Come sempre individuare il punto di rottura è estremamente complesso, l’elemento catalist, il primo soggetto che apra con un deciso sell-off la voragine. Quello che è certo è che la festa del debito volge al termine, le Banche Centrali hanno terminato il loro intervento che francamente, non associato a politiche fiscali e di redistribuzione dei redditi, non hanno fatto altro che generare fenomeni anti-globalizzazione (Brexit, Trump, Grillo, Le pen…). Il trigger in genere si scatena quando l’infiammazione è già in atto, quando la ricerca spasmodica di rendimento cede il passo ai timori che il debito sottoscritto o il capitale investito sia realmente solvibile. A quel punto la fiducia si trasforma in sfiducia e scatta il fuggi fuggi.
Un esempio tipico della sovraperformance della finanza rispetto alla crescita reale di un mercato è dato dal Dax (vedere grafico allegato).
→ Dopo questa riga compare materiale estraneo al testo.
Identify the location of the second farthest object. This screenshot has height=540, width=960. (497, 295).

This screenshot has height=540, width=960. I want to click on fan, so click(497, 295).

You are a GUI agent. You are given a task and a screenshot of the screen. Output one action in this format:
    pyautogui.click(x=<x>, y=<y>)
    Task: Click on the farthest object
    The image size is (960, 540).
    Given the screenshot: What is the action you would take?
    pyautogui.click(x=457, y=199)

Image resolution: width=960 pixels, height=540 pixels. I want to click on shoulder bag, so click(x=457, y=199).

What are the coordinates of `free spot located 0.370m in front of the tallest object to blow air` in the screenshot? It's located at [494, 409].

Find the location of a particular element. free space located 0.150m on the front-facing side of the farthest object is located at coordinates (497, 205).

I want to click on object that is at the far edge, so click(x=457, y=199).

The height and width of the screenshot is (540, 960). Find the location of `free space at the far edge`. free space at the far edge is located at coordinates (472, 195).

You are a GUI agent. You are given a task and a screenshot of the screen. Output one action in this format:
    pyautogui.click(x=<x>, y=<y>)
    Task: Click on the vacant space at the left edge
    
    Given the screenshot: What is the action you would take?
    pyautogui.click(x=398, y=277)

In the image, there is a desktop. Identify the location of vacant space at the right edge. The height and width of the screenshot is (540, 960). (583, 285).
Quei 3000 punti di sopravvalutazione dell’indice tedesco non tengono conto della possibile approvazione della Border TAX. Se venisse approvata potremmo assistere ad un drastico calo del commercio mondiale che colpirebbe principalmente Cina e Germania: il tasso di crescita dell’export anno su anno potrebbe essere negativo e a quel punto non sarebbe implausibile immaginare un DAX sottovalutato di 3000 punti anziché sopravvalutato.
Volendo tirare le somme dei ragionamenti esposti, il fenomeno sociopolitico antiglobale che si sta generando non può che amplificare i movimenti di normalizzazione e di correzione dei mercati, propensi quasi esclusivamente a entusiasmarsi su ipotesi di crescita futura (peraltro millantata e promossa da un Premier americano di dubbia credibilità e lungimiranza politica) piuttosto che ragionare su aspetti prettamente economici, quali sostenibilità del debito e crescita economica globale. Perciò in conclusione, impostare i portafogli su scelte macroeconomiche non è quasi mai di moda, ma si avvicina il momento in cui è sempre più doveroso ricostruire rischi e conseguenze di quello che ha tutta l’aria di essere un cambiamento epocale.